Strasbourg Court Finds Russia Guilty Again in Deaths of Chechens

Publication: North Caucasus Weekly Volume: 8 Issue: 20

On May 16, the European Court of Human Rights in Strasbourg, France, rejected Russia’s appeal of a ruling condemning its military forces for the disappearance and presumed death of Khadzhi-Murat Yandiev in Chechnya in 2001. According to the Associated Press, Russia will have to pay Yandiev’s mother, Fatima Bazorkina, 35,000 euros ($47,400) in damages and more than 12,000 euros ($16,250) for court expenses. Bazorkina filed the complaint against Russia in 2001 after she saw television footage of an officer, later identified as Colonel-General Alexander Baranov, interrogating her son as troops were taking over the village of Alkhan-Kala. At the end of the footage, the officer orders soldiers to shoot her son (Chechnya Weekly, July 27, 2006). Baranov was questioned about the incident by the authorities but was never prosecuted.

On May 10, the European Court of Human Rights condemned Russia over the violent death of another Chechen, Shamil Said-Khasanovich Akhmadov, and ordered it to pay 55,000 euros ($74,450) in damages to his family.

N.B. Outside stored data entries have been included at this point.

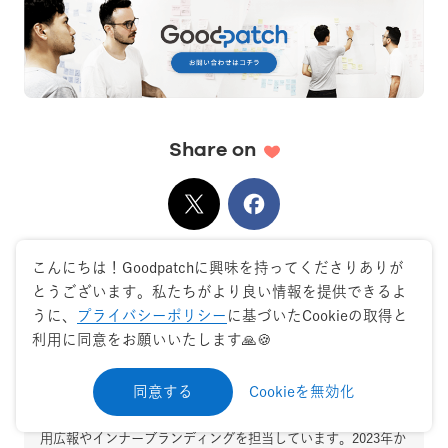
Share on
X
でシェア
Facebook
でシェア
こんにちは！Goodpatchに興味を持ってくださりありが
とうございます。私たちがより良い情報を提供できるよ
うに、
プライバシーポリシー
に基づいたCookieの取得と
利用に同意をお願いいたします🙏🍪
Kaori Sugimoto
同意する
Cookieを無効化
2017年5月グッドパッチ入社。Public Relations グループで採
用広報やインナーブランディングを担当しています。2023年か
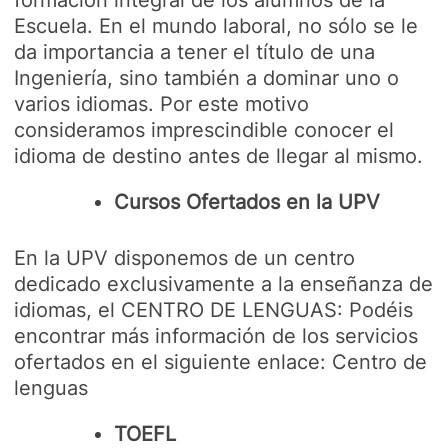
formación integral de los alumnos de la
Escuela. En el mundo laboral, no sólo se le
da importancia a tener el título de una
Ingeniería, sino también a dominar uno o
varios idiomas. Por este motivo
consideramos imprescindible conocer el
idioma de destino antes de llegar al mismo.
Cursos Ofertados en la UPV
En la UPV disponemos de un centro
dedicado exclusivamente a la enseñanza de
idiomas, el CENTRO DE LENGUAS: Podéis
encontrar más información de los servicios
ofertados en el siguiente enlace: Centro de
lenguas
TOEFL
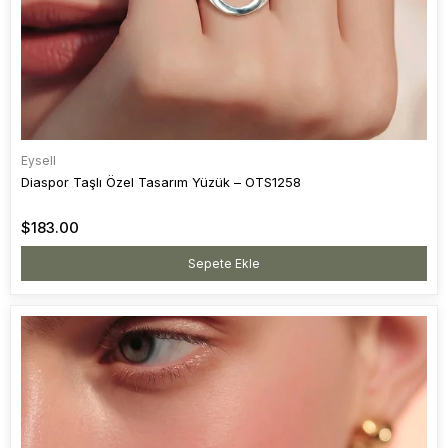
Eysell
Diaspor Taşlı Özel Tasarım Yüzük – OTS1258
$183.00
Sepete Ekle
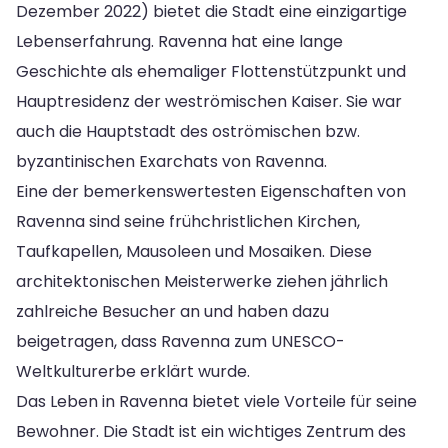
Dezember 2022) bietet die Stadt eine einzigartige
Lebenserfahrung. Ravenna hat eine lange
Geschichte als ehemaliger Flottenstützpunkt und
Hauptresidenz der weströmischen Kaiser. Sie war
auch die Hauptstadt des oströmischen bzw.
byzantinischen Exarchats von Ravenna.
Eine der bemerkenswertesten Eigenschaften von
Ravenna sind seine frühchristlichen Kirchen,
Taufkapellen, Mausoleen und Mosaiken. Diese
architektonischen Meisterwerke ziehen jährlich
zahlreiche Besucher an und haben dazu
beigetragen, dass Ravenna zum UNESCO-
Weltkulturerbe erklärt wurde.
Das Leben in Ravenna bietet viele Vorteile für seine
Bewohner. Die Stadt ist ein wichtiges Zentrum des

According to Reuters, the Strasbourg-based court said Russian responsibility for Akhmadov’s death had been established “beyond all reasonable doubt.” The news agency reported that Akhmadov, who lived 10 kilometers from the Chechen capital Grozny, was one of 170 people arrested during a March 2001 Russian army operation. His body was found in a field in April 2002 with the right leg broken, the upper half of the skull missing and bullet holes in the chest area of his clothes, Reuters reported.